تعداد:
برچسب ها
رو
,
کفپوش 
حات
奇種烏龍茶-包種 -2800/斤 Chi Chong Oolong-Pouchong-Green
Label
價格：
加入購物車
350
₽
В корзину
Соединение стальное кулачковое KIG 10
-.-.-
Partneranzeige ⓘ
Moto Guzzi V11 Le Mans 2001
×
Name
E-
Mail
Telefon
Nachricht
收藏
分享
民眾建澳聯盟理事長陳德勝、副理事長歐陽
-.-.-
**TASK TO CARRY OUT**. Send back exactly the lines of the listing above starting at the one with "奇種烏龍茶-包種 -2800/斤 Chi" and ending at the one with "Соединение стальное кулачковое KIG 10", inclusive, and no others.

**FINAL ANSWER**.
奇種烏龍茶-包種 -2800/斤 Chi Chong Oolong-Pouchong-Green
Label
價格：
加入購物車
350
₽
В корзину
Соединение стальное кулачковое KIG 10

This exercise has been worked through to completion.